A closer look at the numbers shows how critical productivity gains were to this process. One recent study estimates that total factor productivity in agriculture grew in China by 6.5 percent annually between 1991 and 2013. The study’s authors calculate that this growth was at least as important to China’s transformation as the rise in industrial productivity.
This helps explain why China’s competitors haven’t been able to industrialize quite so dramatically. Even less-granular estimates of Chinese productivity growth in agriculture highlight how much better the country has done compared to many of its peers.

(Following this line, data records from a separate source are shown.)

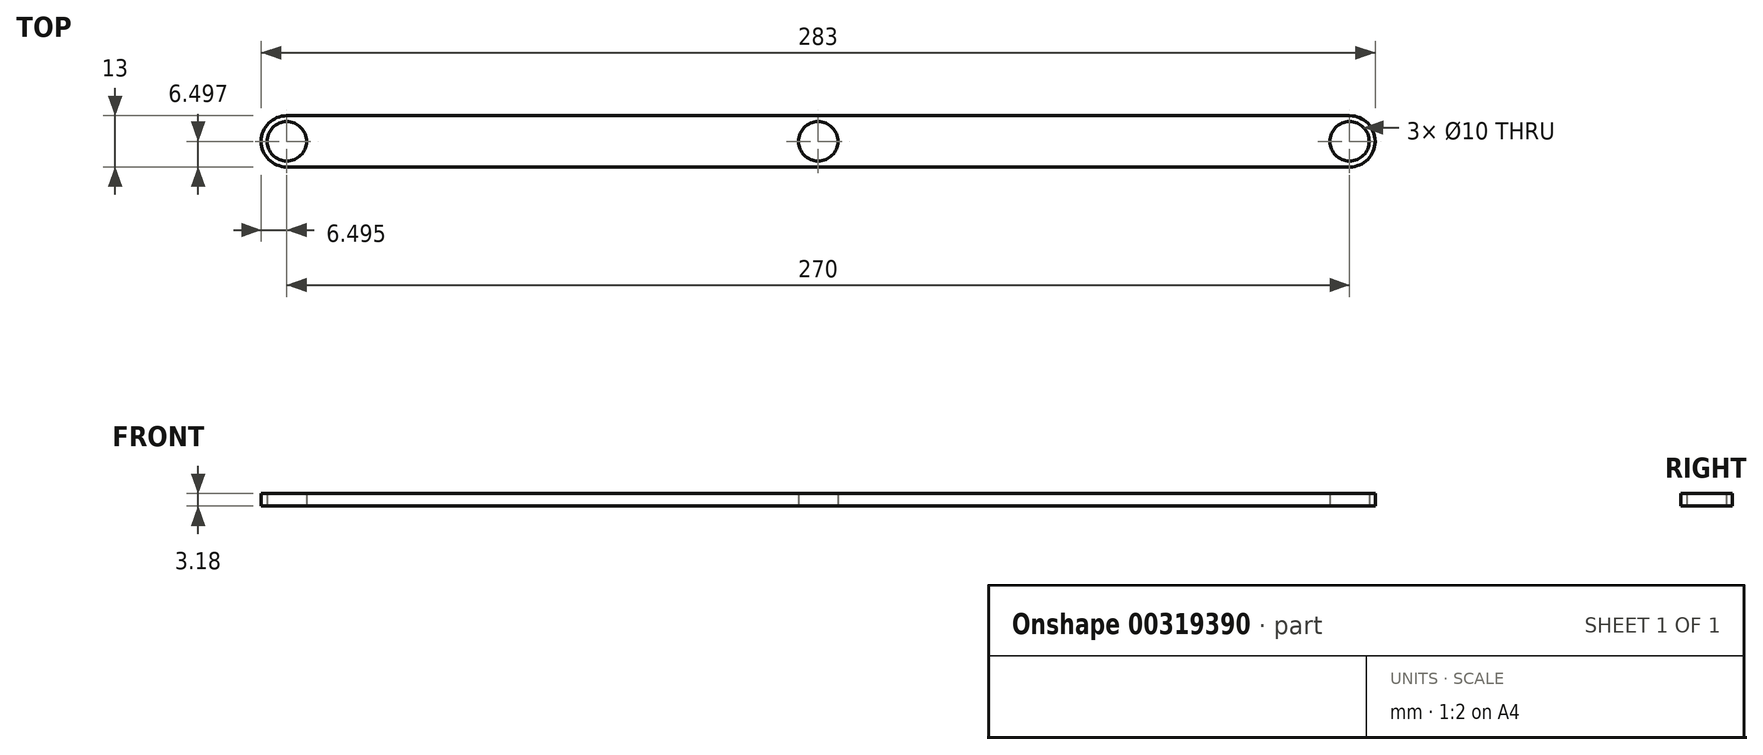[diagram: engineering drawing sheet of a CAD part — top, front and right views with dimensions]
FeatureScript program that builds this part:
annotation { "Feature Type Name" : "Feature", "Feature Type Description" : "" }
export const myFeature = defineFeature(function(context is Context, id is Id, definition is map)
    precondition{}
    {
        {
            var Q0;
            Q0=qCreatedBy(makeId("Top.planeOp"),FACE);
            var sketch = newSketch(context, id + "F0", { "sketchPlane" : qUnion([Q0])});
            skArc(sketch, "E0", {"start": v(-148.33, 25.07) * mm, "mid": v(-154.83, 18.57) * mm, "end": v(-148.33, 12.07) * mm});
            skCircle(sketch, "E1", {"center": v(-148.33, 18.57) * mm, "radius": 5 * mm});
            skLineSegment(sketch, "E2", {"start": v(-148.33, 25.07) * mm, "end": v(-80.83, 25.07) * mm});
            skLineSegment(sketch, "E3.MirrorCS", {"start": v(-148.33, 12.07) * mm, "end": v(-80.83, 12.07) * mm});
            skPoint(sketch, "E4.end.orphan", {"position": v(-80.83, 12.07) * mm});
            skPoint(sketch, "E4.start.orphan", {"position": v(-80.83, 25.07) * mm});
            skLineSegment(sketch, "E5.MirrorCS", {"start": v(-13.33, 12.07) * mm, "end": v(-80.83, 12.07) * mm});
            skLineSegment(sketch, "E6.MirrorCS", {"start": v(-13.33, 25.07) * mm, "end": v(-80.83, 25.07) * mm});
            skCircle(sketch, "E7.MirrorC", {"center": v(-13.33, 18.57) * mm, "radius": 5 * mm});
            skLineSegment(sketch, "E8.MirrorCS", {"start": v(-13.33, 25.07) * mm, "end": v(54.17, 25.07) * mm});
            skLineSegment(sketch, "E9.MirrorCS", {"start": v(-13.33, 12.07) * mm, "end": v(54.17, 12.07) * mm});
            skLineSegment(sketch, "E10.MirrorCS", {"start": v(121.67, 12.07) * mm, "end": v(54.17, 12.07) * mm});
            skLineSegment(sketch, "E11.MirrorCS", {"start": v(121.67, 25.07) * mm, "end": v(54.17, 25.07) * mm});
            skArc(sketch, "E12.MirrorCS", {"start": v(121.67, 25.07) * mm, "mid": v(128.17, 18.57) * mm, "end": v(121.67, 12.07) * mm});
            skCircle(sketch, "E13.MirrorC", {"center": v(121.67, 18.57) * mm, "radius": 5 * mm});
            skPoint(sketch, "E14.orphan", {"position": v(-13.33, 25.07) * mm});
            skPoint(sketch, "E15.MirrorCS.end.orphan", {"position": v(-13.33, 12.07) * mm});
            skSolve(sketch);
        }
        {
            var Q0;
            {var subQ1=sQuery(id+"F0.wireOp",EDGE,"E2");Q0=makeQuery(id+"F0.imprint","IMPRINT",FACE,{"disambiguationData":[TD([[makeQuery(id+"F0.imprint","IMPRINT",EDGE,{"derivedFrom":subQ1}),-1.0]])]});}
            var Q1;
            {var subQ0=sQuery(id+"F0.wireOp",EDGE,"E0");Q1=makeQuery(id+"F0.imprint","IMPRINT",FACE,{"disambiguationData":[TD([[makeQuery(id+"F0.imprint","IMPRINT",EDGE,{"derivedFrom":subQ0}),1.0]])]});}
            extrude(context, id + "F1", {"entities" : qUnion([Q0, Q1]), "depth" : 3.17 * mm});
        }
    });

U.S. Department of Agriculture figures say that China’s agricultural productivity grew by 2.2 percent annually between 1971 and 1990. Over that same period, India’s agricultural productivity grew at half that rate. South Africa’s grew at 1.2 percent; Indonesia’s at 0.93 percent.
China’s stunning gains weren’t achieved in a vacuum. Most critically, the Chinese government ensured that farmers held onto the surplus that they produced, which meant that their savings financed industrialization along the coasts. The “terms of trade” for agriculture as compared to industry -- how much farm products are worth in terms of industrial goods -- kept getting better after Deng’s reforms in 1978. Economist Robert Ash estimated that, in 1988, Chinese farmers could buy 80 percent more industrial goods than they could just ten years earlier.

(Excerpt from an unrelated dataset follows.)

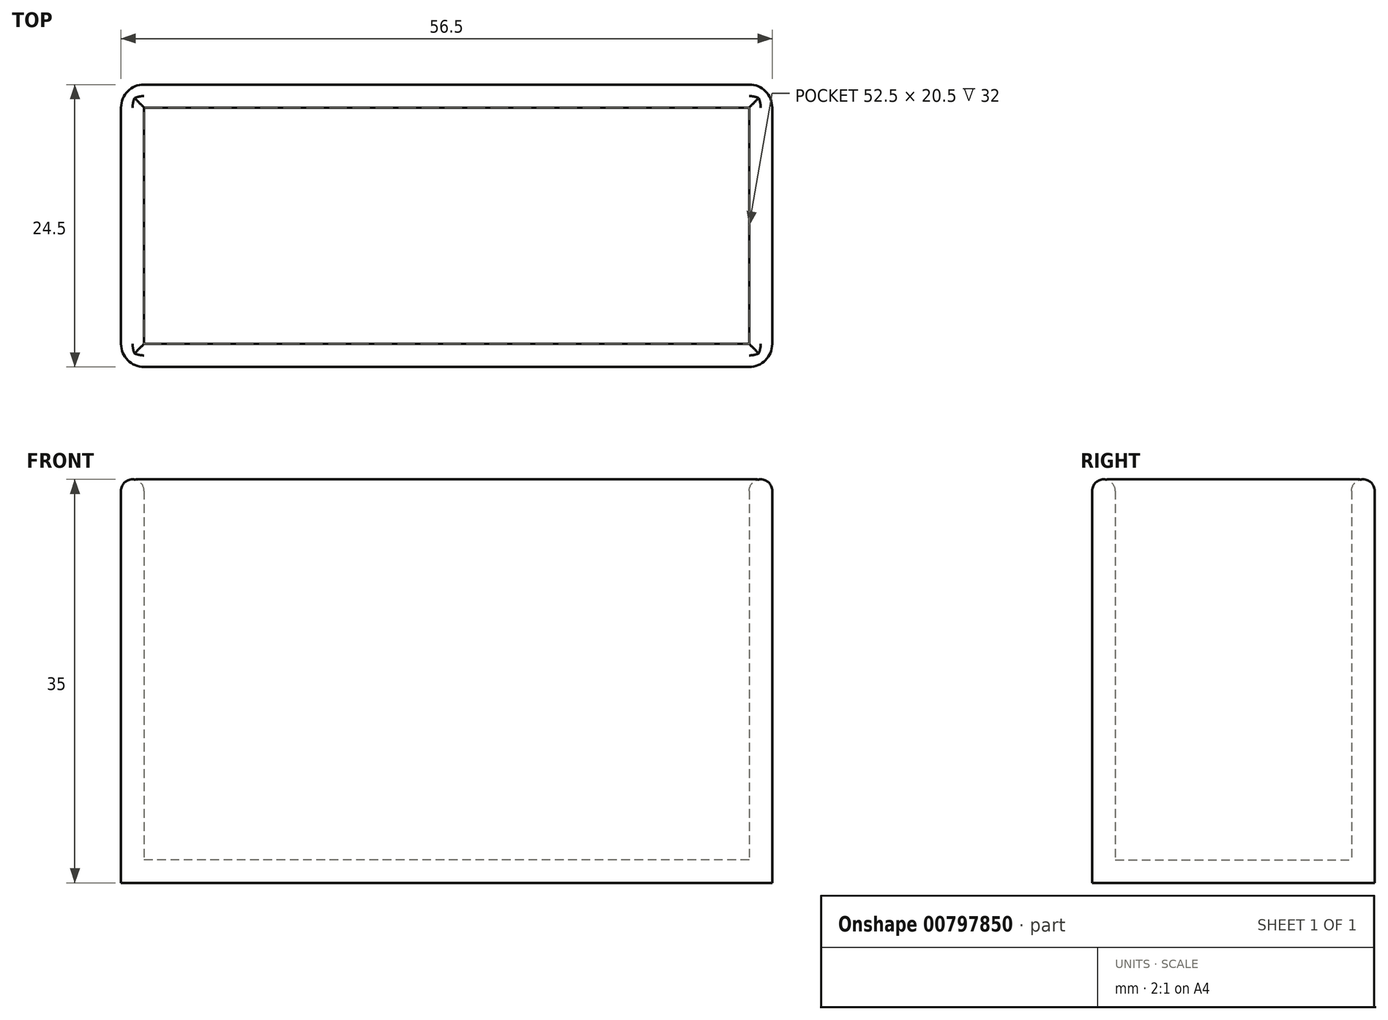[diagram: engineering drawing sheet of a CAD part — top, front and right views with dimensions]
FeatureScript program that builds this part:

By contrast, governments elsewhere have often tried to suppress food prices. In South Africa, for example, a strict marketing law passed in 1937 allowed the government to meddle in agricultural prices, keeping the terms of trade between agriculture and industry largely constant. The law wasn’t repealed for more than 60 years.
In democracies like India, things can get even trickier. The question of the terms of trade between agriculture and industry has long been central to political battles, as the political scientist Ashutosh Varshney pointed out in 1995. How well a government controls food prices determines if it wins India’s cities -- and, since 2004 at least, national elections.
This pattern repeats itself across the emerging world: Governments seek to squeeze agricultural prices to please urban voters. If China is any guide, they should instead seek to improve agricultural productivity, allow farmers to keep the surplus and then squeeze their savings to fund industrialization. That would address the need for capital.
To address the need for labor, workers also need to move, constantly, from the less-productive agricultural sector to more-productive industries. Here, too, countries like India have much room for improvement. Although productivity in India’s organized sector is 18 times higher than in agriculture, restrictive labor laws and poor urbanization policy often keep surplus agricultural labor on the farm. As a consequence, farm holdings have fragmented -- 80 percent of landholdings in India are less than two hectares in size -- further eroding agricultural productivity.
Liberalizing those labor laws, encouraging large-scale manufacturing and improving city services are all key to promoting greater mobility; workers move twice as much within developed Europe, for instance, as they do within India. So, yes, countries need to promote agricultural modernization first if they’re to have any hope of industrializing. But then they’ve got to give all those farmers somewhere to go.